Le temps est juge ; et le temps, lorsqu’il juge, est impitoyable. Quant au racisme inter-africain, j’ai la chance, moi, de pouvoir le nommer face à mes camarades panafricains du monde entier. Mon nom de famille, Sangaré que je porte comme une couronne est Dicko chez les Peuls Ardo, guerriers ; Bello au Niger et au Nigeria ; Bâ au Sénégal ; Sow, devenu Sidibé au Mali, en Guinée, au Burkina Faso. Les Sangaré du Mali deviennent Sankara.
Ce n’est pas une fable. C’est une généalogie vivante. Des quinze enfants que mon défunt papa a eus au Sénégal, je suis la seule à être allée au Mali à la découverte de mes origines, avec un bout de carte postale trouvé dans ses valises et les économies d’une tirelire.
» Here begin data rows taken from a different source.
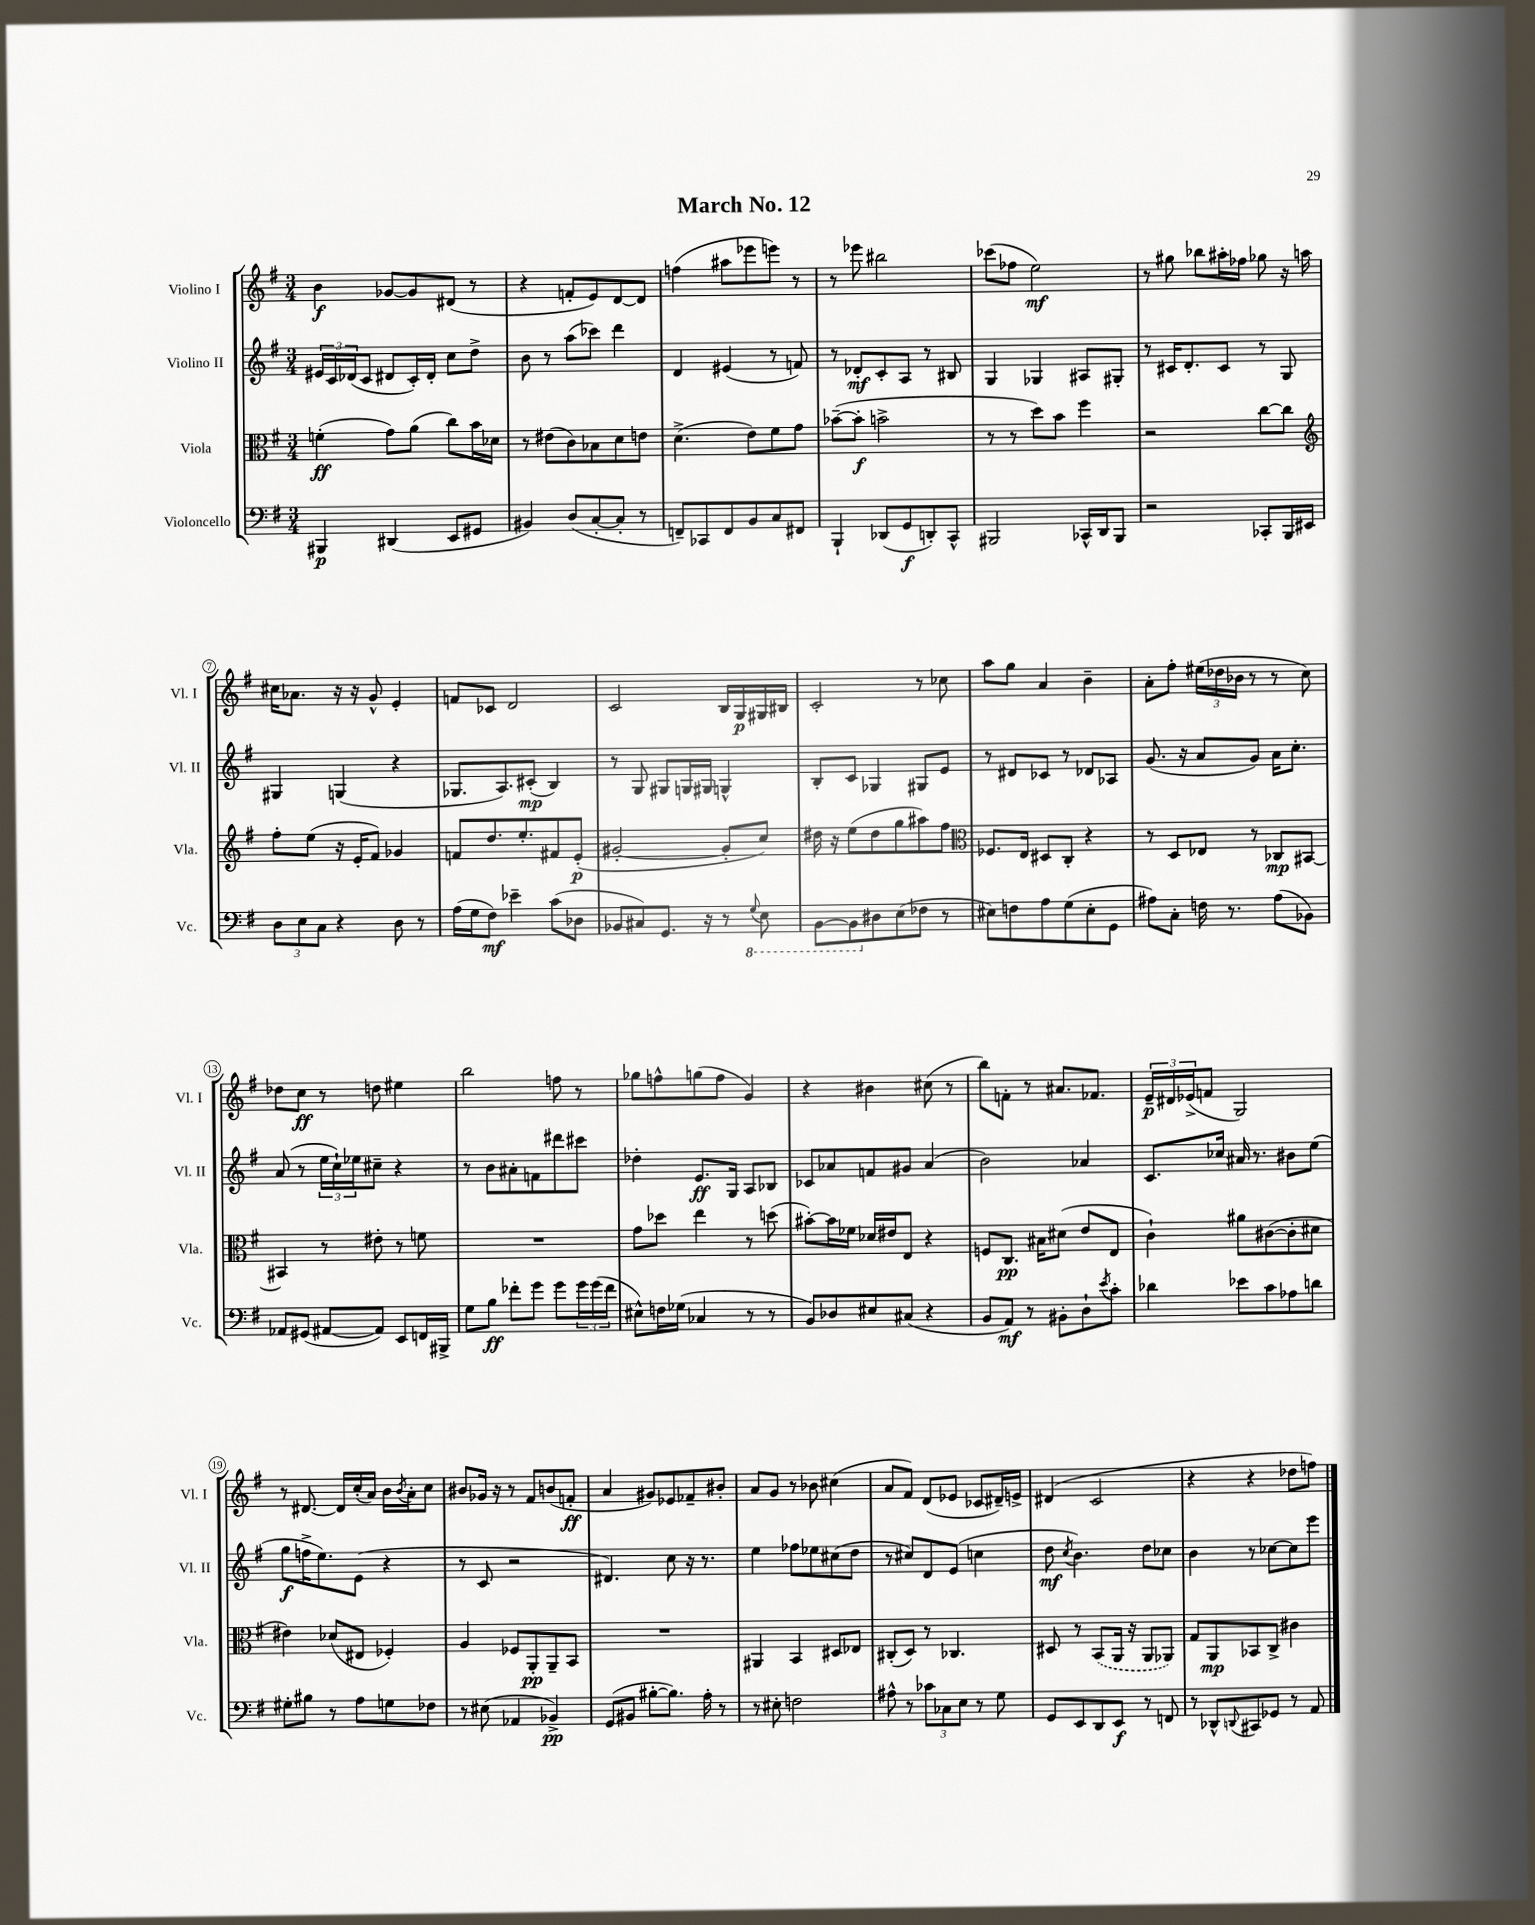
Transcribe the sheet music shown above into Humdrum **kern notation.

**kern	**kern	**kern	**kern
*staff4	*staff3	*staff2	*staff1
*clefF4	*clefC3	*clefG2	*clefG2
*k[f#]	*k[f#]	*k[f#]	*k[f#]
*M3/4	*M3/4	*M3/4	*M3/4
4BBB#	(4f'	24e#	4b
.	.	24c	.
.	.	(24d-	.
.	.	8c	.
(4DD#	8g)	8d#	[8g-
.	(8a	16c')	8g-]
.	.	16d#'	.
8EE	8cc)	8cc	(8d#
8GG#	16b	8dd^	8r
.	16d-	.	.
=	=	=	=
4BB#)	8r	8b	4r
.	(8e#	8r	.
(8D	8c)	(8aa	8f'
[8C'	8B-	8ccc-)	8e)
8C']	8d	4ddd	[8d
8r	8e	.	8d]
=	=	=	=
8FF~)	(4.d^	4d	(4ff
8CC-	.	.	.
8FF	.	(4e#	8aa#
8BB	8e)	.	8eee-
8C	8f#	8r	8eee)
8FF#	8g	8f)	8r
=	=	=	=
4BBB`	([8b-~	8r	8r
.	8b-']	8d-'	8eee-
(8DD-	2b^	8c'	2bb#
8GG	.	8A	.
8DD')	.	8r	.
8CC^^	.	8B#	.
=	=	=	=
2BBB#	8r	4G	(8ccc-
.	8r	.	8ff-
.	8dd)	4G-	2ee)
.	8b	.	.
16CC-^^	4ff#	8A#	.
16DD	.	.	.
8BBB#	.	8G#'	.
=	=	=	=
2r	2r	8r	8r
.	.	16c#	8gg#
.	.	8.d'	.
.	.	.	8bb-
.	.	8c#	16aa#'
.	.	.	16ff-
8CC-'	[8cc	8r	8gg-
16BBB	8cc]	8G	16r
16EE#	.	.	16aa
=	=	=	=
*	*clefG2	*	*
12D	8ff#'	4G#	16cc#
.	.	.	8.a-
12E	.	.	.
.	(8ee	.	.
12C	.	.	.
4r	16r	(4G	16r
.	16e'	.	16r
.	8f#)	.	8g^^
8D	4g-	4r	4e'
8r	.	.	.
=	=	=	=
(16A	8f	8.G-	8f
16G	.	.	.
8F#)	8.dd	.	8c-
.	.	8.A)	.
4e-~	.	.	2d
.	8.ee'	.	.
.	.	(8c#'	.
(8c	8f#	4B)	.
8D-	(8e'	.	.
=	=	=	=
8BB-	[2g#'	8r	2c
8C#)	.	8G	.
8.GG	.	8G#	.
.	.	16G	.
16r	.	16G#	.
8r	8g#']	4G^^	16B
.	.	.	16G
8qqGG	.	.	.
8EE	8cc)	.	16G#
.	.	.	16B#
=	=	=	=
[8BBB	16dd#	8B'	2c'
.	16r	.	.
8BBB]	(8ee	8c	.
8D#	8dd#	4G-	.
(8E	8gg	.	.
8F-	8aa#)	8G#	8r
8r	8ff#	8e	8cc-
=	=	=	=
*	*clefC3	*	*
8E#)	8.F-	8r	8aa
8F	.	8d#	8gg
.	16E	.	.
8A	8D#	8c-	4a
(8G	8C'	8r	.
8E#'	4r	8d-	4b~
8GG	.	8A-	.
=	=	=	=
8A#)	8r	(8.g	8a'
8C'	8D	.	8ff#'
.	.	16r	.
16F	8E-	8a	(24ee#
.	.	.	24dd-
8.r	.	.	.
.	.	.	24b-
.	8r	8g)	8r
(8A#	8C-	16a	8r
.	.	8.cc'	.
8BB-)	[8BB#	.	8cc)
=	=	=	=
8AA-	4BB#]	(8a	8dd-
(8GG#	.	8r	8cc
[8AA#	8r	24ee	8r
.	.	24cc`)	.
.	.	24ee-	.
8AA#])	8e#'	8cc#~	8dd
8EE	8r	4r	4ee#
16FF	8f	.	.
16BBB#^	.	.	.
=	=	=	=
8G	2.r	8r	2bb
8B	.	8b	.
8f-'	.	8a#'	.
8g	.	8f	.
8g	.	8ddd#	8ff
24g	.	8ccc#	8r
(24g	.	.	.
24f-	.	.	.
=	=	=	=
8E#^^)	8g	4dd-'	8gg-
16F	8dd-	.	8ff^^
(16G-	.	.	.
4C-	4ee	8.e	(8gg
.	.	.	8ff
.	.	16G	.
8r	8r	8A	4g)
8r	(8dd	8B-	.
=	=	=	=
8BB)	[8b#')	8c-	4r
8D-	16b#]	8a-	.
.	16f-	.	.
8E#	16d-	8f	4b#
.	16e#	.	.
(8C#	8E	8g#	.
4r	4r	(4a-	(8cc#
.	.	.	8r
=	=	=	=
8BB	8F	2b)	8bb)
8AA)	8.C	.	8f'
8r	.	.	8r
.	16B#	.	.
8BB#'	(8d#	.	8.a#
8D`	8e	4a-	.
.	.	.	8.f-
8qe	.	.	.
8c'	8E	.	.
=	=	=	=
4d-	4c`)	8.c	24e~
.	.	.	24d#
.	.	.	(24e-^
.	.	.	8f
.	.	16cc-	.
8e-	8a#	16a#	2G)
.	.	8.r	.
8c	([8c#	.	.
8A-	8c#']	8b#	.
8d	8d#	(8ee	.
=	=	=	=
8G#'	4e#)	8gg	8r
8B#	.	16ff^	[8.d#
.	.	8.ee)	.
8r	(8d-	.	.
.	.	.	16d#]
8A	8E#	(8e	(16cc'
.	.	.	16a)
8G	4F-')	4r	16b
.	.	.	8qb
.	.	.	16a'
8F-	.	.	8cc
=	=	=	=
8r	4A	8r	8b#
(8E#	.	8c	16g-
.	.	.	16r
4AA-	8F-	2r	8r
.	8AA'	.	8f#
4BB-^)	8AA~	.	(8b
.	8BB	.	8f'
=	=	=	=
(8GG	2.r	4.d#)	4a
8BB#	.	.	.
[8B#'	.	.	8g#)
8.B#])	.	8cc	8e-
.	.	16r	8f-~
16A'	.	8.r	.
8r	.	.	8b#'
=	=	=	=
8r	4AA#	4ee	8a
8E#'	.	.	8g
2F	4BB	8ff-	8r
.	.	8ee-	8b-
.	8D#	(8cc#	(4cc#
.	8E-	8dd	.
=	=	=	=
8A#^^	(8C#'	8r	8a
8r	8D)	8cc#)	8f#)
12c-	8r	8d	(8d
12C-	.	.	.
.	4.C-	(8e	8e-
12E	.	.	.
8r	.	4cc	8c-
8G	.	.	16d#~)
.	.	.	16e^
=	=	=	=
8GG	8D#	8dd	(4d#
.	.	8qcc	.
8EE	8r	4.b)	.
8DD	(8BB	.	2c
8EE	16AA	.	.
.	16r	.	.
8r	8AA	8dd	.
8FF	8AA-)	8cc-	.
=	=	=	=
8r	8G	4b	4r
8DD-^^	8AA	.	.
8qqDD	.	.	.
8CC#	8BB-	8r	4r
8GG-	8C^	[8cc-	.
8r	4c#	8cc-]	8dd-
8AA	.	8eee	8ff)
==	==	==	==
*-	*-	*-	*-
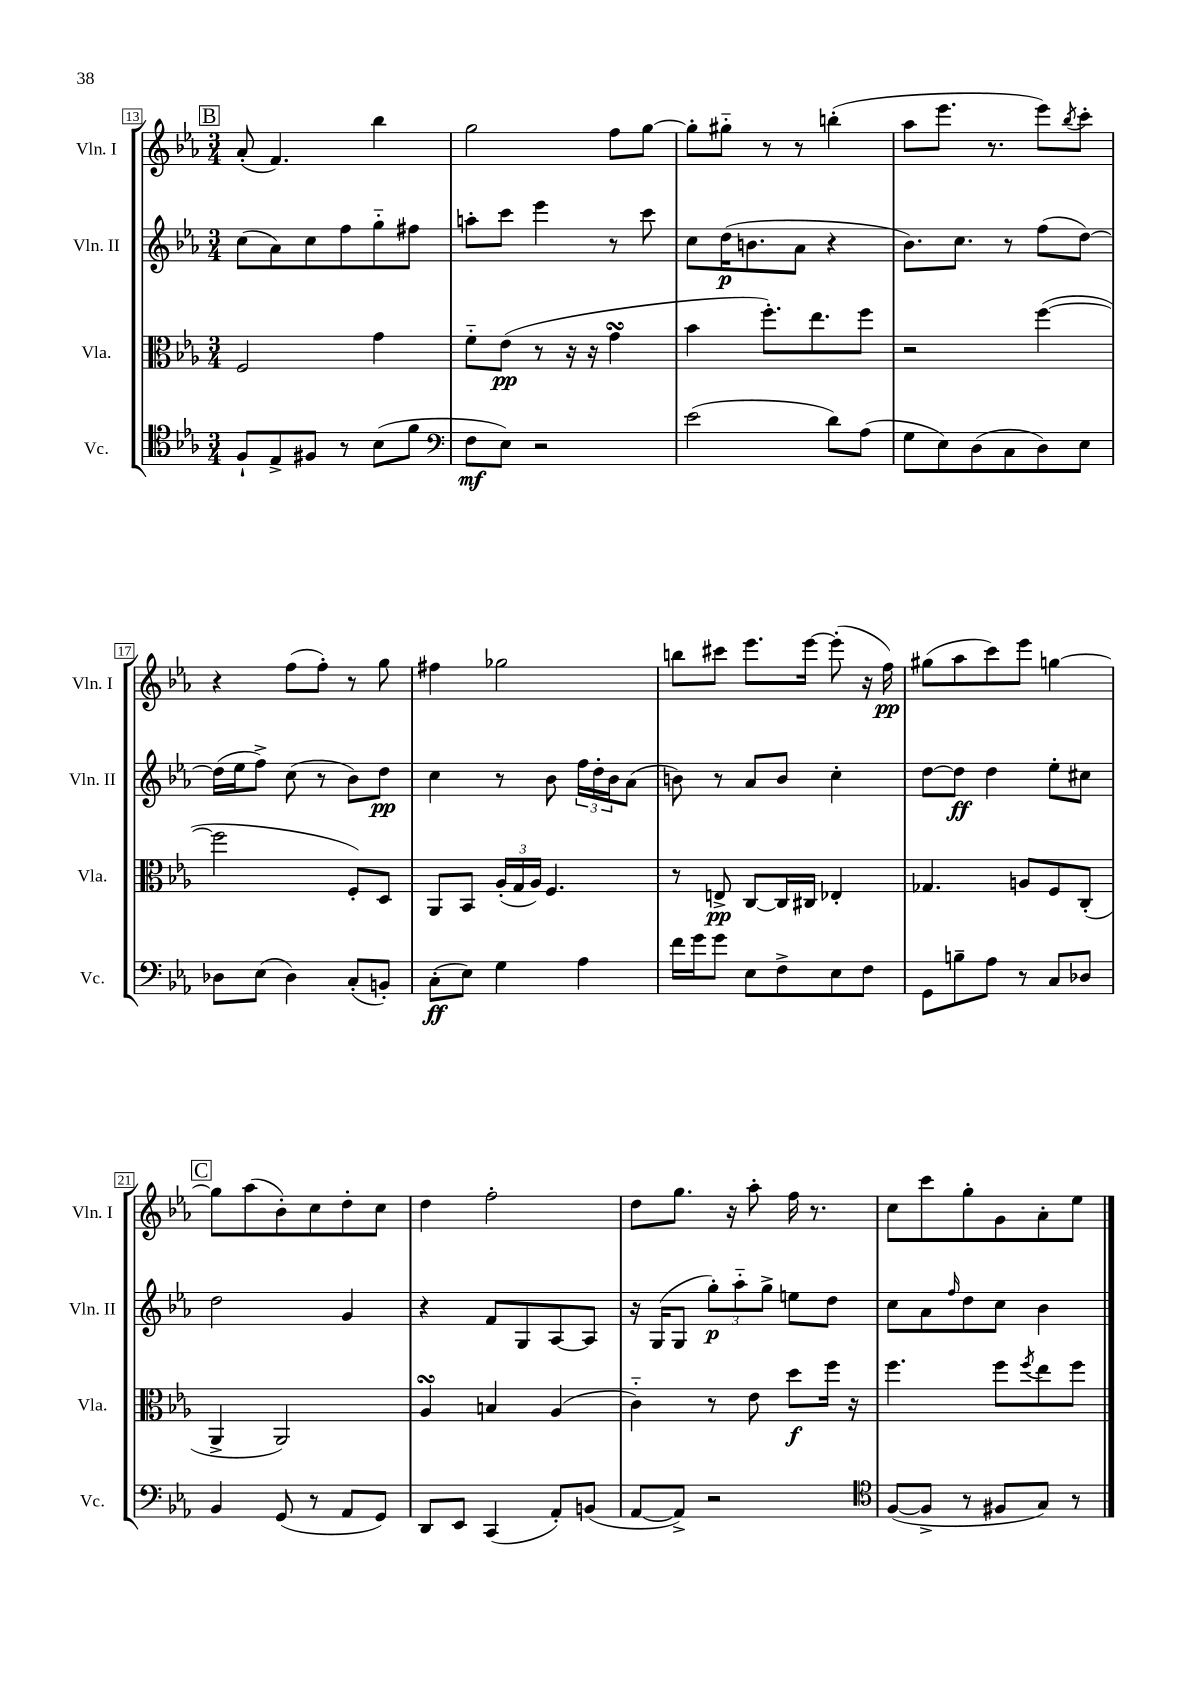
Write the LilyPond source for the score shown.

<<
\new StaffGroup <<
\new Staff = "s0" \with { instrumentName = "Vln. I" shortInstrumentName = "Vln. I" } {
    \clef treble \key ees \major \numericTimeSignature \time 3/4
    \mark \markup { \box "B" } aes'8-.( f'4.) bes''4 |
    g''2 f''8 g''8~ |
    g''8-. gis''8-_ r8 r8 b''4-.( |
    aes''8 ees'''8. r8. ees'''8) \acciaccatura { bes''8 } c'''8-. |
    r4 f''8( f''8-.) r8 g''8 |
    fis''4 ges''2 |
    b''8 cis'''8 ees'''8. ees'''16~ ees'''8-.( r16 f''16\pp) |
    gis''8( aes''8 c'''8) ees'''8 g''4~ |
    \mark \markup { \box "C" } g''8 aes''8( bes'8-.) c''8 d''8-. c''8 |
    d''4 f''2-. |
    d''8 g''8. r16 aes''8-. f''16 r8. |
    c''8 c'''8 g''8-. g'8 aes'8-. ees''8 \bar "|." |
}
\new Staff = "s1" \with { instrumentName = "Vln. II" shortInstrumentName = "Vln. II" } {
    \clef treble \key ees \major \numericTimeSignature \time 3/4
    \mark \markup { \box "B" } c''8( aes'8) c''8 f''8 g''8-_ fis''8 |
    a''8-. c'''8 ees'''4 r8 c'''8 |
    c''8 d''16\p( b'8. aes'8 r4 |
    bes'8.) c''8. r8 f''8( d''8~) |
    d''16( ees''16 f''8->) c''8( r8 bes'8) d''8\pp |
    c''4 r8 bes'8 \tuplet 3/2 { f''16 d''16-. bes'16 } aes'8( |
    b'8) r8 aes'8 b'8 c''4-. |
    d''8~ d''8\ff d''4 ees''8-. cis''8 |
    \mark \markup { \box "C" } d''2 g'4 |
    r4 f'8 g8 aes8~ aes8 |
    r16 g16( g8 \tuplet 3/2 { g''8-.\p) aes''8-_ g''8-> } e''8 d''8 |
    c''8 aes'8 \grace { f''16 } d''8 c''8 bes'4 \bar "|." |
}
\new Staff = "s2" \with { instrumentName = "Vla." shortInstrumentName = "Vla." } {
    \clef alto \key ees \major \numericTimeSignature \time 3/4
    \mark \markup { \box "B" } f2 g'4 |
    f'8-_ ees'8\pp( r8 r16 r16 g'4\turn |
    bes'4 f''8.-.) ees''8. f''8 |
    r2 f''4~( |
    f''2 f8-.) d8 |
    aes,8 bes,8 \tuplet 3/2 { aes16-.( g16 aes16) } f4. |
    r8 e8->\pp c8~ c16 cis16 ees4-. |
    ges4. a8 f8 c8-.( |
    \mark \markup { \box "C" } aes,4-> aes,2) |
    aes4\turn b4 aes4( |
    c'4-_) r8 ees'8 d''8\f f''16 r16 |
    f''4. f''8 \acciaccatura { f''8 } ees''8 f''8 \bar "|." |
}
\new Staff = "s3" \with { instrumentName = "Vc." shortInstrumentName = "Vc." } {
    \clef tenor \key ees \major \numericTimeSignature \time 3/4
    \mark \markup { \box "B" } f8-! ees8-> fis8 r8 bes8( f'8 |
    \clef bass f8\mf ees8) r2 |
    ees'2( d'8) aes8( |
    g8 ees8) d8( c8 d8) ees8 |
    des8 ees8( des4) c8-.( b,8-.) |
    c8-.\ff( ees8) g4 aes4 |
    f'16 g'16 g'8 ees8 f8-> ees8 f8 |
    g,8 b8-- aes8 r8 c8 des8 |
    \mark \markup { \box "C" } bes,4 g,8( r8 aes,8 g,8) |
    d,8 ees,8 c,4( aes,8-.) b,8( |
    aes,8~ aes,8->) r2 |
    \clef tenor f8~( f8-> r8 fis8 g8) r8 \bar "|." |
}
>>
>>
\layout { \context { \Score currentBarNumber = #13 \override BarNumber.stencil = #(make-stencil-boxer 0.1 0.3 ly:text-interface::print) } }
Ma famille à Bamako me lie, et je les salue. Les attaques contre les positions de l’armée malienne, le mardi 2 juillet 2025, ont tué mon frère Ibrahim Sangaré sur le champ de l’honneur, au poste de Nioro du Rip, frontière du Sénégal où il servait dignement la patrie.
Le Premier ministre Ousmane Sonko s’est rendu au Burkina Faso, le 18 mai 2025, après avoir reçu mon ouvrage le 24 mars 2025, et y avoir réagi favorablement le 10 avril 2025, en acceptant de le préfacer. Là-bas, il a été l’invité d’honneur parmi tous les dirigeants africains. Pourquoi ? Parce qu’il porte, assume et prolonge l’héritage de Thomas Sankara, dont je suis une descendante légitime, par le sang et par les idées. Je rappelle que je suis née le 15 novembre 1987 à Dakar, et que Thomas Isidore Sankara, le père de la révolution panafricaniste, a été trahit et assassiné avec douze de ses compagnons le 15 octobre 1987 au Burkina Faso, soit un mois avant ma naissance. Lors de cette visite, la crédibilité panafricaniste du premier ministre Ousmane Sonko s’est vue rehaussée après plusieurs mois d’ambiguïtés critiques par les camarades de l’Afrique et les communautés afro descendantes.
Alors, où est le problème si un Premier ministre sénégalais rend à César ce qui lui appartient ? N’est-ce pas là le plus haut degré de redevabilité intellectuelle ? Toutes les légitimités de cette production intellectuelle sont épuisées ou il en reste encore ? En peulh, on dit : « Si tu sous-estimes l’épine dorsale d’un moustique, elle finira par t’abattre d’une crise chronique de palu. » À bon entendeur, salut. À la vie, à la mort : nous vaincrons. Mon nom est Sangaré, mon combat est héritage
Le Panafricanisme ne se mendie pas, Il s’écrit
Notre révolution ne s’écrira pas sans les femmes
Zaynab SANGARÈ, journaliste écrivaine dont la parution de son ouvrage sur la souveraineté africaine est en train d’être saboté au Sénégal, son pays natal!!